- Opening Delimiter -
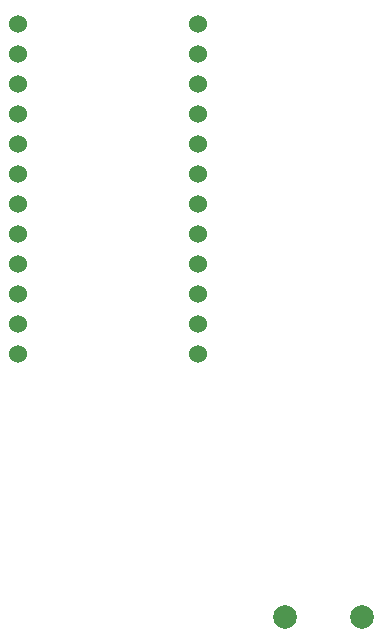
<source format=gts>
G04 #@! TF.GenerationSoftware,KiCad,Pcbnew,(5.1.10)-1*
G04 #@! TF.CreationDate,2021-05-19T19:05:48-07:00*
G04 #@! TF.ProjectId,numpad,6e756d70-6164-42e6-9b69-6361645f7063,rev?*
G04 #@! TF.SameCoordinates,Original*
G04 #@! TF.FileFunction,Soldermask,Top*
G04 #@! TF.FilePolarity,Negative*
%FSLAX46Y46*%
G04 Gerber Fmt 4.6, Leading zero omitted, Abs format (unit mm)*
G04 Created by KiCad (PCBNEW (5.1.10)-1) date 2021-05-19 19:05:48*
%MOMM*%
%LPD*%
G01*
G04 APERTURE LIST*
%ADD10C,2.000000*%
%ADD11C,1.524000*%
G04 APERTURE END LIST*
D10*
X156443750Y-102393750D03*
X149943750Y-102393750D03*
D11*
X127326100Y-52197000D03*
X127326100Y-54737000D03*
X127326100Y-57277000D03*
X127326100Y-59817000D03*
X127326100Y-62357000D03*
X127326100Y-64897000D03*
X127326100Y-67437000D03*
X127326100Y-69977000D03*
X127326100Y-72517000D03*
X127326100Y-75057000D03*
X127326100Y-77597000D03*
X127326100Y-80137000D03*
X142546100Y-80137000D03*
X142546100Y-77597000D03*
X142546100Y-75057000D03*
X142546100Y-72517000D03*
X142546100Y-69977000D03*
X142546100Y-67437000D03*
X142546100Y-64897000D03*
X142546100Y-62357000D03*
X142546100Y-59817000D03*
X142546100Y-57277000D03*
X142546100Y-54737000D03*
X142546100Y-52197000D03*
M02*

</source>
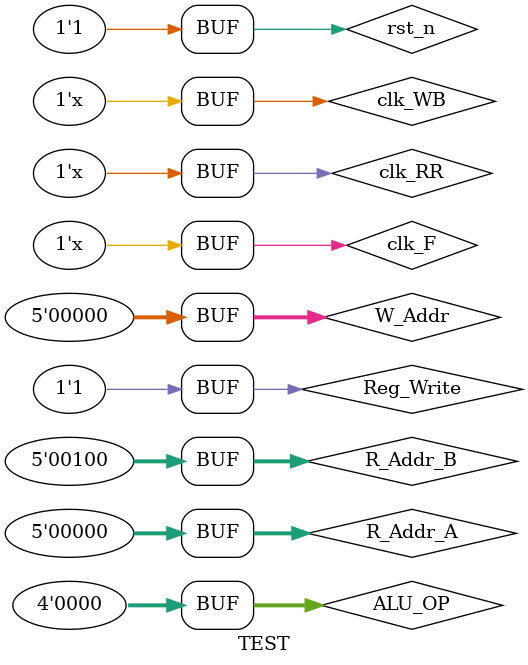
<source format=v>
`timescale 1ns / 1ps

module TEST;
	// Inputs
    reg rst_n,clk_RR,clk_F,clk_WB,Reg_Write;
    reg [4:0]R_Addr_A,R_Addr_B,W_Addr;
    reg [3:0]ALU_OP;
	// Outputs
	wire [31:0] F;
	wire [3:0] FR; 
	wire [31:0]R_Data_A;
	wire [31:0]R_Data_B;
	REGS_ALU uut (
    .rst_n(rst_n),
    .clk_RR(clk_RR),
    .clk_F(clk_F),
    .clk_WB(clk_WB),
    .R_Addr_A(R_Addr_A),
    .R_Addr_B(R_Addr_B),
    .W_Addr(W_Addr),
    .Reg_Write(Reg_Write),
    .R_Data_A(R_Data_A),
    .R_Data_B(R_Data_B),
    .ALU_OP(ALU_OP),
    .F(F),
    .FR(FR)
	);
    always
    #50 clk_RR=~clk_RR;
	always
	#60 clk_F=~clk_F;
	always
	#70 clk_WB=~clk_WB;
	initial begin
	rst_n=0;
	R_Addr_A=5'b00000;
    R_Addr_B=5'b00001;
	    ALU_OP=4'b0000;
	clk_RR=0;
	    clk_F=0;
	clk_WB=0;
	#60;
	rst_n=1;
    W_Addr=5'b00100;
    Reg_Write=0;
    #60;
    Reg_Write=1;
    R_Addr_B=5'b00100;
    #40;
    W_Addr=5'b00000;
    R_Addr_A=5'b00000;
	end
endmodule


</source>
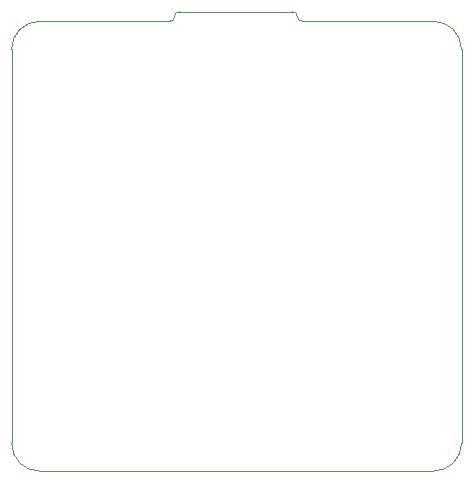
<source format=gbr>
G04 #@! TF.GenerationSoftware,KiCad,Pcbnew,(5.1.5-0-10_14)*
G04 #@! TF.CreationDate,2020-10-23T09:09:01-05:00*
G04 #@! TF.ProjectId,Generic_STM32_Keyboard,47656e65-7269-4635-9f53-544d33325f4b,rev?*
G04 #@! TF.SameCoordinates,Original*
G04 #@! TF.FileFunction,Profile,NP*
%FSLAX46Y46*%
G04 Gerber Fmt 4.6, Leading zero omitted, Abs format (unit mm)*
G04 Created by KiCad (PCBNEW (5.1.5-0-10_14)) date 2020-10-23 09:09:01*
%MOMM*%
%LPD*%
G04 APERTURE LIST*
%ADD10C,0.050000*%
G04 APERTURE END LIST*
D10*
X62700000Y-38100000D02*
X73818750Y-38100000D01*
X40481250Y-38100000D02*
X51500000Y-38100000D01*
X61900000Y-37300000D02*
X52300000Y-37300000D01*
X51500000Y-38100000D02*
G75*
G03X51900000Y-37700000I0J400000D01*
G01*
X52300000Y-37300000D02*
G75*
G03X51900000Y-37700000I0J-400000D01*
G01*
X62700000Y-38100000D02*
G75*
G02X62300000Y-37700000I0J400000D01*
G01*
X61900000Y-37300000D02*
G75*
G02X62300000Y-37700000I0J-400000D01*
G01*
X76200000Y-73818750D02*
X76200000Y-40481250D01*
X40481250Y-76200000D02*
X73818750Y-76200000D01*
X38100000Y-40481250D02*
X38100000Y-73818750D01*
X73818750Y-38100000D02*
G75*
G02X76200000Y-40481250I0J-2381250D01*
G01*
X76200000Y-73818750D02*
G75*
G02X73818750Y-76200000I-2381250J0D01*
G01*
X40481250Y-76200000D02*
G75*
G02X38100000Y-73818750I0J2381250D01*
G01*
X38100000Y-40481250D02*
G75*
G02X40481250Y-38100000I2381250J0D01*
G01*
M02*

</source>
- Closing Delimiter -
Beginning with the line that has "X52300000Y-37300000D01*" and ending with the line that has "X76200000Y-40481250D01*", set down the lines above exactly and include no others.

X52300000Y-37300000D01*
X51500000Y-38100000D02*
G75*
G03X51900000Y-37700000I0J400000D01*
G01*
X52300000Y-37300000D02*
G75*
G03X51900000Y-37700000I0J-400000D01*
G01*
X62700000Y-38100000D02*
G75*
G02X62300000Y-37700000I0J400000D01*
G01*
X61900000Y-37300000D02*
G75*
G02X62300000Y-37700000I0J-400000D01*
G01*
X76200000Y-73818750D02*
X76200000Y-40481250D01*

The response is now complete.